When an asexual person desires to become a parent through assisted reproductive technologies, they may face additional emotional challenges. The process of undergoing fertility treatments can be physically and emotionally demanding. The emotional rollercoaster of hope, disappointment, and uncertainty can be overwhelming. Access to psychotherapists can be helpful to process these emotions.
These individuals also face distinctive emotional challenges in their fertility journey. Decisions about biological parenthood can bring up a range of emotions and concerns about developing a secure attachment with the child. The question of using a known or anonymous sperm or egg donor can add another layer of emotional complexity to their journey.
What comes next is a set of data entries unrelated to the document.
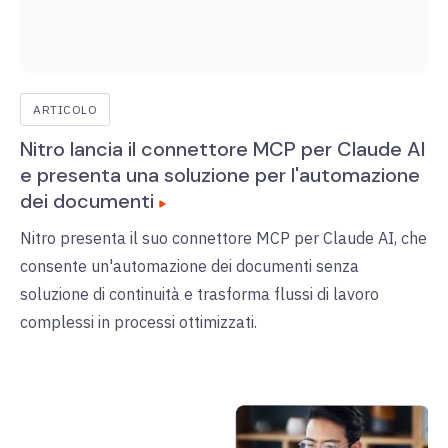
ARTICOLO
Nitro lancia il connettore MCP per Claude AI
e presenta una soluzione per l'automazione
dei documenti
Nitro presenta il suo connettore MCP per Claude AI, che
consente un'automazione dei documenti senza
soluzione di continuità e trasforma flussi di lavoro
complessi in processi ottimizzati.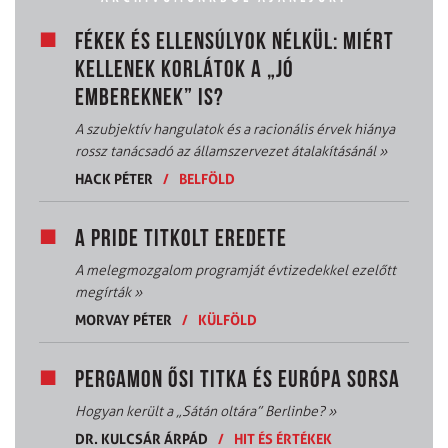
FÉKEK ÉS ELLENSÚLYOK NÉLKÜL: MIÉRT
KELLENEK KORLÁTOK A „JÓ
EMBEREKNEK” IS?
A szubjektív hangulatok és a racionális érvek hiánya
rossz tanácsadó az államszervezet átalakításánál
»
HACK PÉTER
/
BELFÖLD
A PRIDE TITKOLT EREDETE
A melegmozgalom programját évtizedekkel ezelőtt
megírták
»
MORVAY PÉTER
/
KÜLFÖLD
PERGAMON ŐSI TITKA ÉS EURÓPA SORSA
Hogyan került a „Sátán oltára” Berlinbe?
»
DR. KULCSÁR ÁRPÁD
/
HIT ÉS ÉRTÉKEK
Psychotherapy can help in these situations as individuals going through a fertility journey can have open and honest discussions about their emotions, fears, and hopes while embracing the idea that love and nurturing are the foundations of a family.
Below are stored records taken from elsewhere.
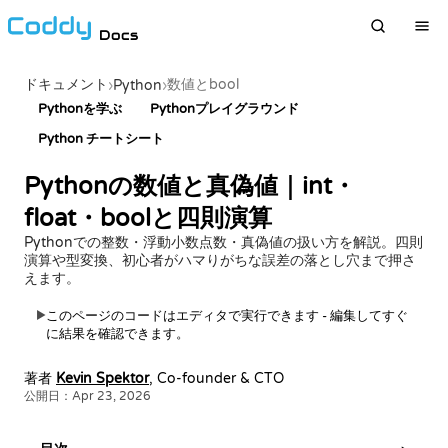
Docs
ドキュメント
数値とbool
›
Python
›
Pythonを学ぶ
Pythonプレイグラウンド
Python チートシート
Pythonの数値と真偽値｜int・
float・boolと四則演算
Pythonでの整数・浮動小数点数・真偽値の扱い方を解説。四則
演算や型変換、初心者がハマりがちな誤差の落とし穴まで押さ
えます。
このページのコードはエディタで実行できます - 編集してすぐ
▶
に結果を確認できます。
著者
Kevin Spektor
, Co-founder & CTO
公開日：Apr 23, 2026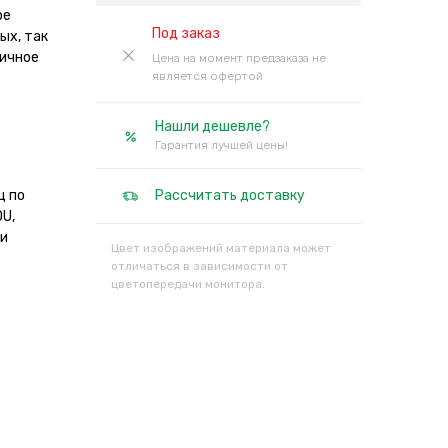
ое
Под заказ
ых, так
личное
Цена на момент предзаказа не
является офертой
Нашли дешевле?
Гарантия лучшей цены!
ц по
Рассчитать доставку
OU,
ми
Цвет изображений материала может
отличаться в зависимости от
цветопередачи монитора.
As these individuals explore their own gender identity, the decision to become a parent may involve facing, once again, societal expectations based on gender-conforming ideas and assumptions.
Psychotherapeutic support can offer non-binary individuals a space to explore their emotions, fears, and desires.
When considering the unique challenges faced by trans men, it becomes apparent that the intersection of gender identity and fertility presents a complex emotional landscape. These men face the decision of whether to freeze their eggs before transitioning to use them later or to explore alternative options. These decisions can challenge trans men’s sense of self and push them to consider questions about identity, gender and parenthood. Psychotherapy can provide a supportive environment where these individuals can thoughtfully explore these themes and related emotions which is crucial to ensuring their emotional well-being.
The emotional repercussions for a trans woman when deciding whether to use her sperm, which challenges her identity as a woman and the inability to carry a baby can be significant. The decision to use sperm that she might have preserved before transitioning may bring about complex emotions related to her self-perception and gender identity. It can raise questions about whether using her sperm aligns with her sense of womanhood, as it may feel contradictory. Further, the inability to carry a baby due to physical limitations can be emotionally challenging for a trans woman who desires motherhood. Access to psychotherapists who understand LGBTQ+ issues and fertility can be invaluable, as they can provide guidance, support, and help in processing these complex emotions.
Fertility Support believes that love, commitment, and the ability to provide a nurturing environment for children are not dependent on sexual orientation or gender identity. They also believe that embracing diverse family structures and recognising the unique contributions and strengths that LGBTQ+ parents bring to their children’s lives is critical. They are committed to promoting inclusivity and to supporting LGBTQ+ individuals who desire to become parents.